I hope I have explained this issue in a clear way. I looking for the mean per hour per day per Id as I plan to do clustering to separate my dataset into groups before applying a predictive model on these groups.
Any help would be grateful and if possible an explanation of what I am doing wrong either code wise or my approach.
Thanks in advance.
I have edited this to try make it a little clearer. Writing a question with a lack of sleep is probably not advisable.
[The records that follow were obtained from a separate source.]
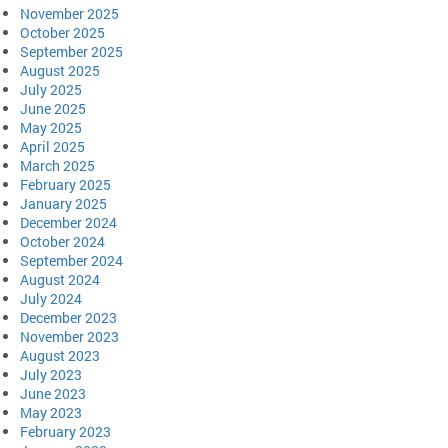
November 2025
October 2025
September 2025
August 2025
July 2025
June 2025
May 2025
April 2025
March 2025
February 2025
January 2025
December 2024
October 2024
September 2024
August 2024
July 2024
December 2023
November 2023
August 2023
July 2023
June 2023
May 2023
February 2023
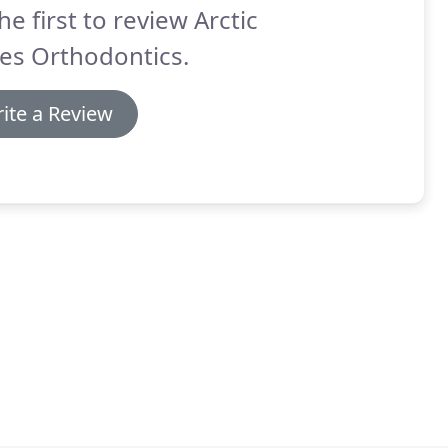
he first to review Arctic
es Orthodontics.
ite a Review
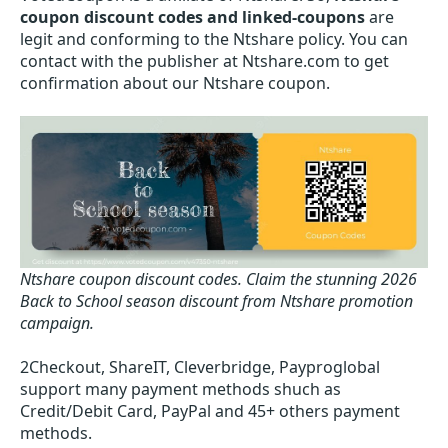
coupon discount codes and linked-coupons
are
legit and conforming to the Ntshare policy. You can
contact with the publisher at Ntshare.com to get
confirmation about our Ntshare coupon.
Ntshare coupon discount codes.
Claim the stunning 2026
Back to School season discount from Ntshare promotion
campaign.
2Checkout, ShareIT, Cleverbridge, Payproglobal
support many payment methods shuch as
Credit/Debit Card, PayPal and 45+ others payment
methods.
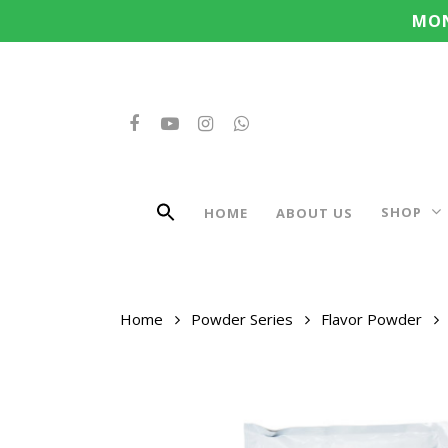
Search
Skip
MON
for:
to
main
content
FACEBOOK
YOUTUBE
INSTAGRAM
WHATSAPP
SHOP
HOME
ABOUT US
Home
Powder Series
Flavor Powder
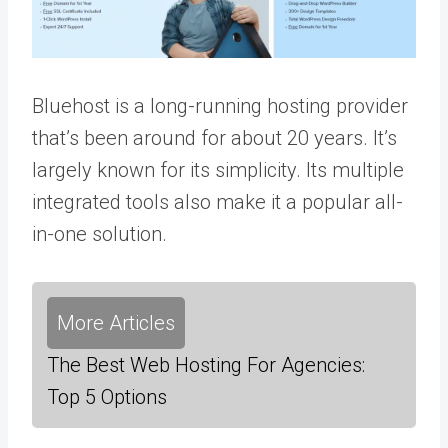
Bluehost is a long-running hosting provider
that’s been around for about 20 years. It’s
largely known for its simplicity. Its multiple
integrated tools also make it a popular all-
in-one solution.
More Articles
The Best Web Hosting For Agencies:
Top 5 Options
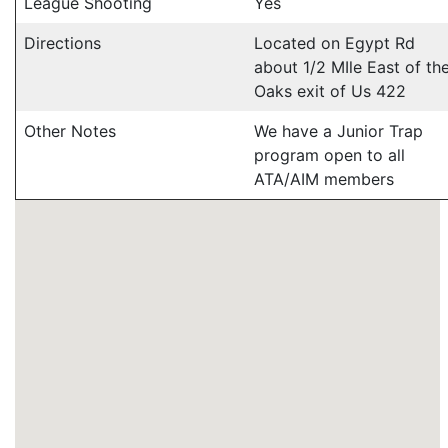
League Shooting
Yes
Directions
Located on Egypt Rd
about 1/2 MIle East of th
Oaks exit of Us 422
Other Notes
We have a Junior Trap
program open to all
ATA/AIM members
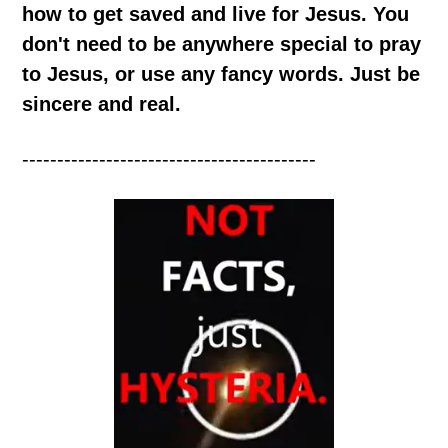
how to get saved and live for Jesus. You
don't need to be anywhere special to pray
to Jesus, or use any fancy words. Just be
sincere and real.
------------------------------------------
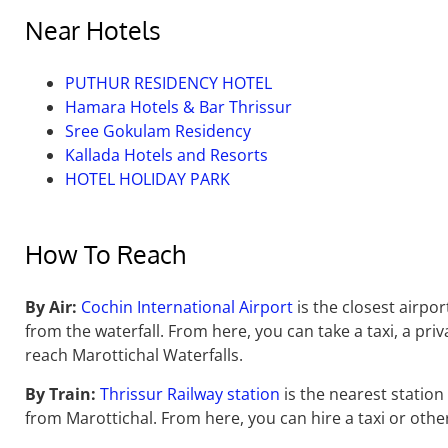
Near Hotels
PUTHUR RESIDENCY HOTEL
Hamara Hotels & Bar Thrissur
Sree Gokulam Residency
Kallada Hotels and Resorts
HOTEL HOLIDAY PARK
How To Reach
By Air:
Cochin International Airport
is the closest airpor
from the waterfall.
From here,
you can take a taxi,
a priv
reach Marottichal Waterfalls.
By Train:
Thrissur Railway station
is the nearest station 
from Marottichal.
From here,
you can hire a taxi or other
A toy dataset that i start with:
Date Id Dow Hour Count
12/12/2014 1234 0 9 1
12/12/2014 1234 0 9 1
12/12/2014 1234 0 9 1
12/12/2014 1234 0 9 1
12/12/2014 1234 0 9 1
19/12/2014 1234 0 9 1
19/12/2014 1234 0 9 1
19/12/2014 1234 0 9 1
26/12/2014 1234 0 10 1
27/12/2014 1234 1 11 1
27/12/2014 1234 1 11 1
27/12/2014 1234 1 11 1
27/12/2014 1234 1 11 1
04/01/2015 1234 1 11 1
I now realise I would have to use the date first and get something like:
Date Id Dow Hour Count
12/12/2014 1234 0 9 5
19/12/2014 1234 0 9 3
26/12/2014 1234 0 10 1
27/12/2014 1234 1 11 4
04/01/2015 1234 1 11 1
And then calculate the mean per Id, per Dow, per hour. And want to get this:
Id Dow Hour Mean
1234 0 9 4
1234 0 10 1
1234 1 11 2.5
I hope this makes it a bit clearer. My real dataset spans 3 years with 3 million rows, contains 350 Id numbers.
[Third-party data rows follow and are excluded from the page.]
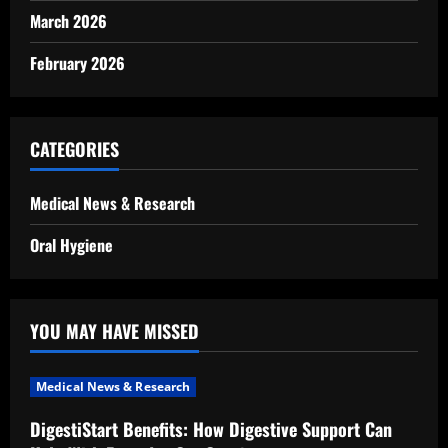
March 2026
February 2026
CATEGORIES
Medical News & Research
Oral Hygiene
YOU MAY HAVE MISSED
Medical News & Research
DigestiStart Benefits: How Digestive Support Can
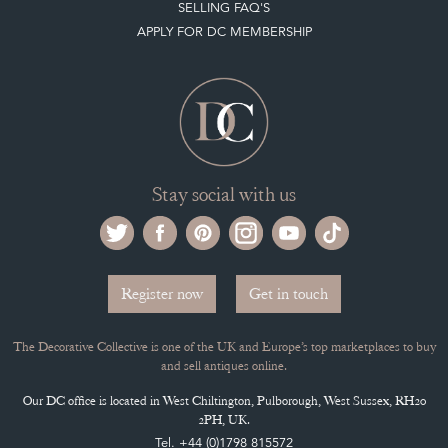
SELLING FAQ'S
APPLY FOR DC MEMBERSHIP
Stay social with us
Register now
Get in touch
The Decorative Collective is one of the UK and Europe’s top marketplaces to buy
and sell antiques online.
Our DC office is located in West Chiltington, Pulborough, West Sussex, RH20
2PH, UK.
Tel. +44 (0)1798 815572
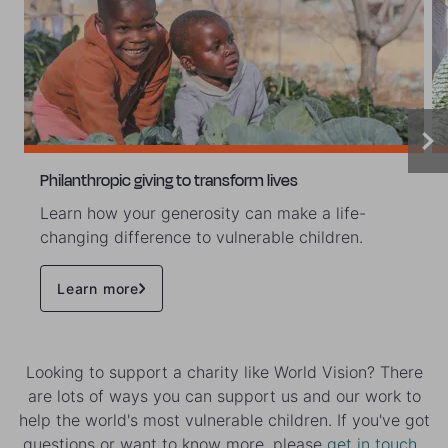
Philanthropic giving to transform lives
Learn how your generosity can make a life-
changing difference to vulnerable children.
Learn more
Looking to support a charity like World Vision? There
are lots of ways you can support us and our work to
help the world's most vulnerable children. If you've got
questions or want to know more, please
get in touch
.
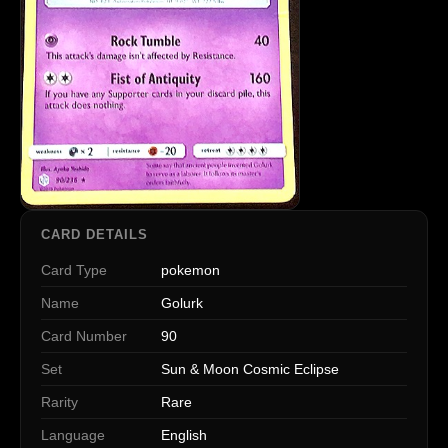
CARD DETAILS
Card Type
pokemon
Name
Golurk
Card Number
90
Set
Sun & Moon Cosmic Eclipse
Rarity
Rare
Language
English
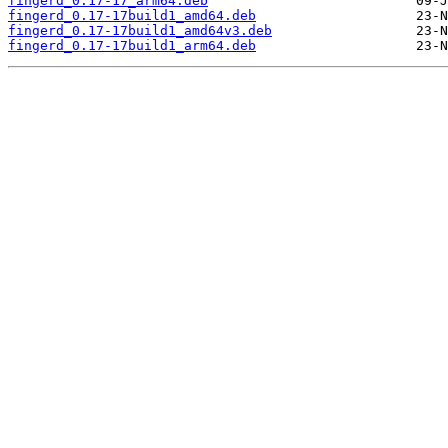
fingerd_0.17-17_arm64.deb
fingerd_0.17-17build1_amd64.deb
fingerd_0.17-17build1_amd64v3.deb
fingerd_0.17-17build1_arm64.deb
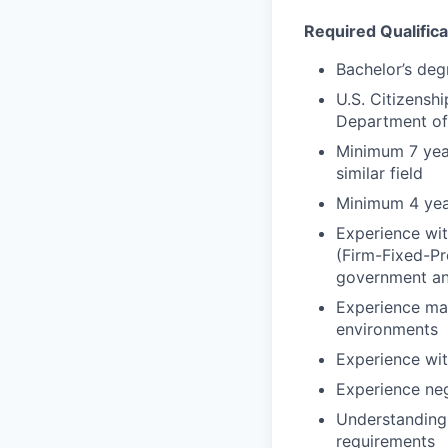
Required Qualifica
Bachelor’s degr
U.S. Citizenshi
Department of
Minimum 7 yea
similar field
Minimum 4 yea
Experience wit
(Firm-Fixed-P
government an
Experience man
environments
Experience wit
Experience ne
Understanding 
requirements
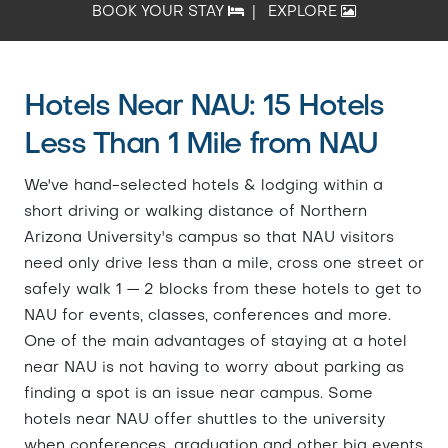
BOOK YOUR STAY
|
EXPLORE
Hotels Near NAU: 15 Hotels
Less Than 1 Mile from NAU
We've hand-selected hotels & lodging within a
short driving or walking distance of Northern
Arizona University's campus so that NAU visitors
need only drive less than a mile, cross one street or
safely walk 1 — 2 blocks from these hotels to get to
NAU for events, classes, conferences and more.
One of the main advantages of staying at a hotel
near NAU is not having to worry about parking as
finding a spot is an issue near campus. Some
hotels near NAU offer shuttles to the university
when conferences, graduation and other big events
Your question is not very clear, but I hope this helps:
df.reset_index(inplace=True)
# helper columns with date, hour and dow
df['date'] = df['Start_date'].dt.date
df['hour'] = df['Start_date'].dt.hour
df['dow'] = df['Start_date'].dt.dayofweek
# sum of counts for all combinations
df = df.groupby(['Id', 'date', 'dow', 'hour']).sum()
# take the mean over all dates
df = df.reset_index().groupby(['Id', 'dow', 'hour']).mean()
You can use the groupby function using the 'Id' column and then use the resample function with how='sum'.